GIVEN REQUEST
Reproduce verbatim the lines of the entries below, starting at the line containing "On Monday, what" and ending at the line containing "11:15 to 21:00", with both of those lines included. Leave the pictures out of the copy.

SOURCE DATA
○ ○ ○ ○ ○ ○ ○
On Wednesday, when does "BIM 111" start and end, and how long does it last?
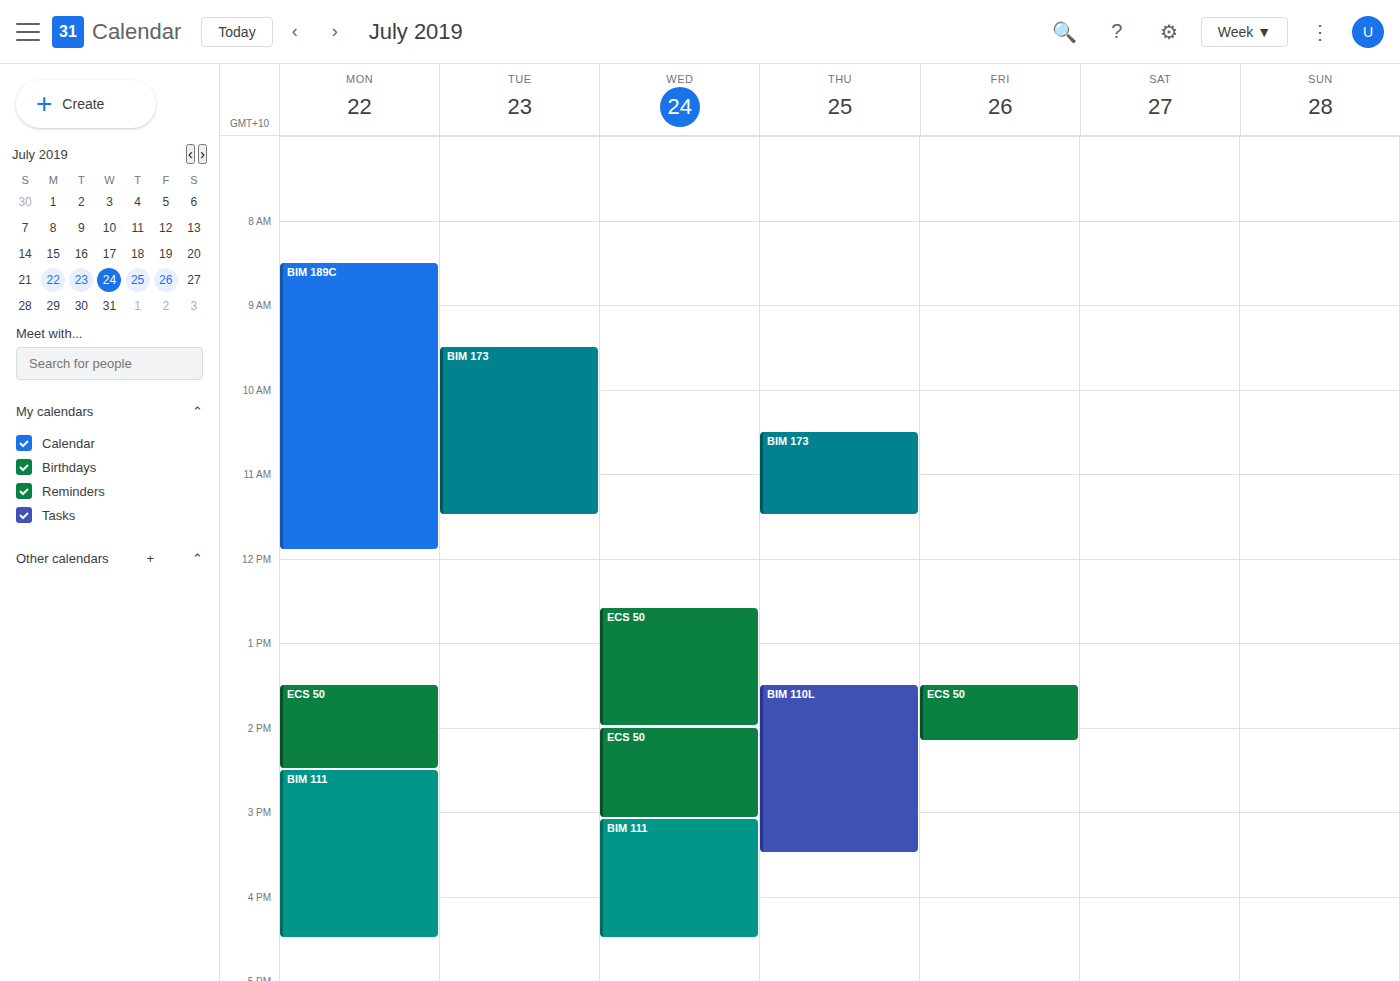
○ ○ ○ ○ ○ ○ ○
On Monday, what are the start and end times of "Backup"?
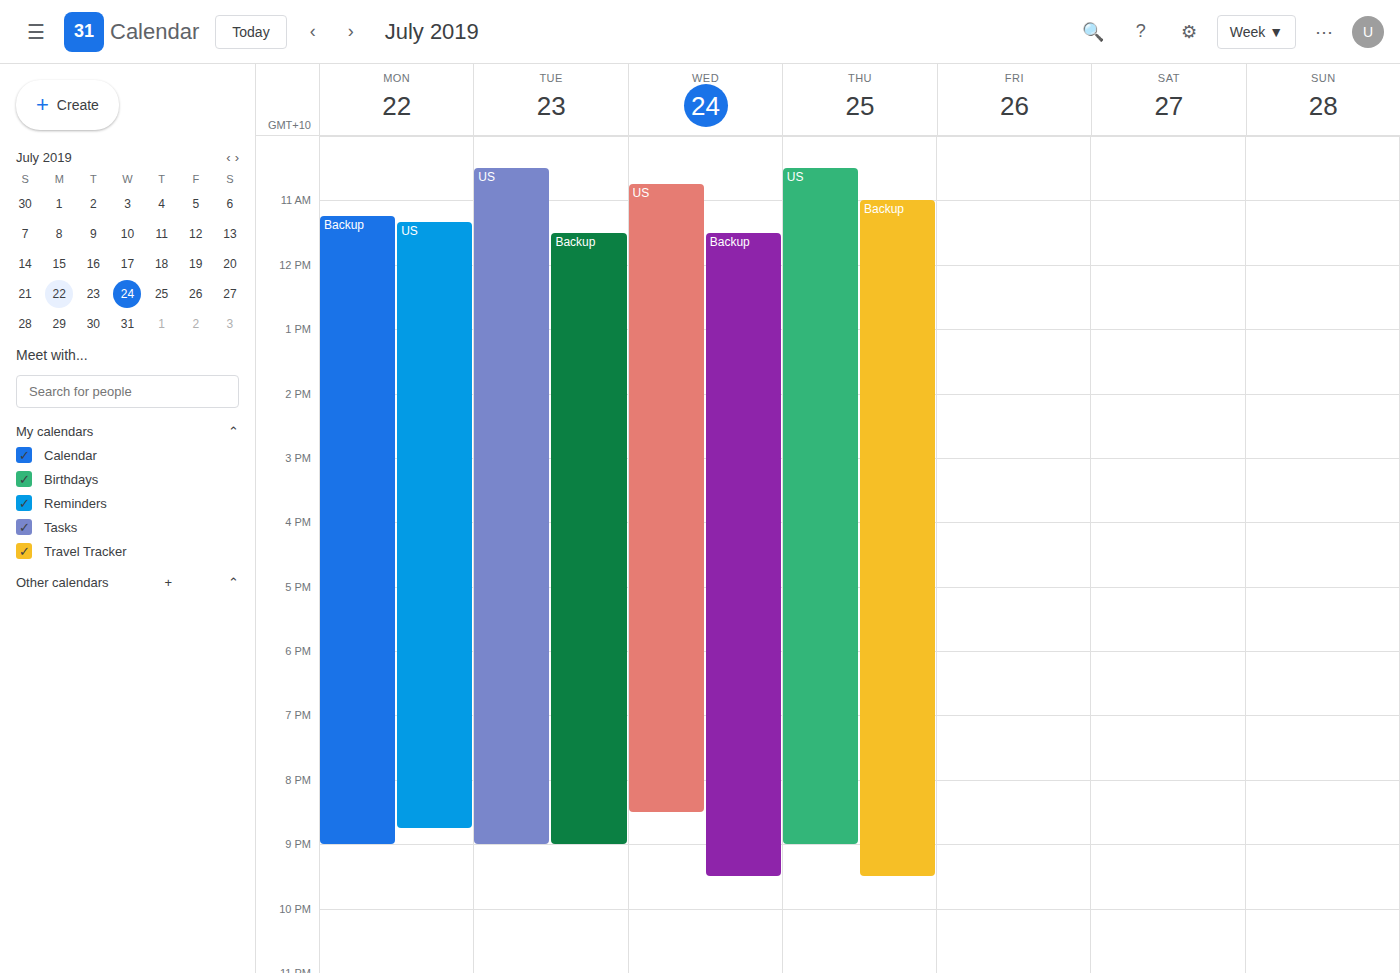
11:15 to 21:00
○ ○ ○ ○ ○ ○ ○
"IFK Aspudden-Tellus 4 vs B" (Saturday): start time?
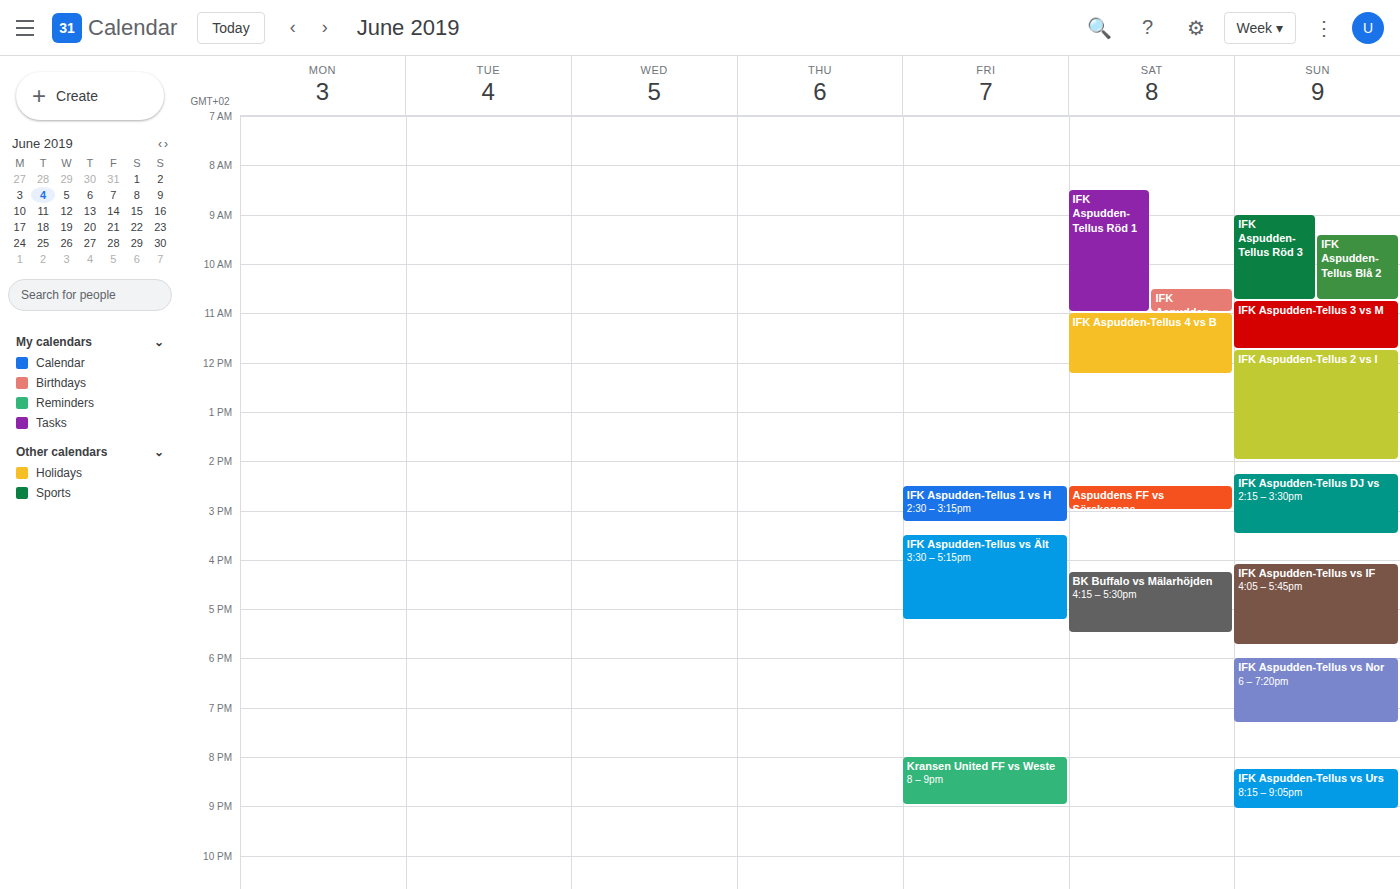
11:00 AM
○ ○ ○ ○ ○ ○ ○
OUTPUT
On Monday, what are the start and end times of "Backup"?
11:15 to 21:00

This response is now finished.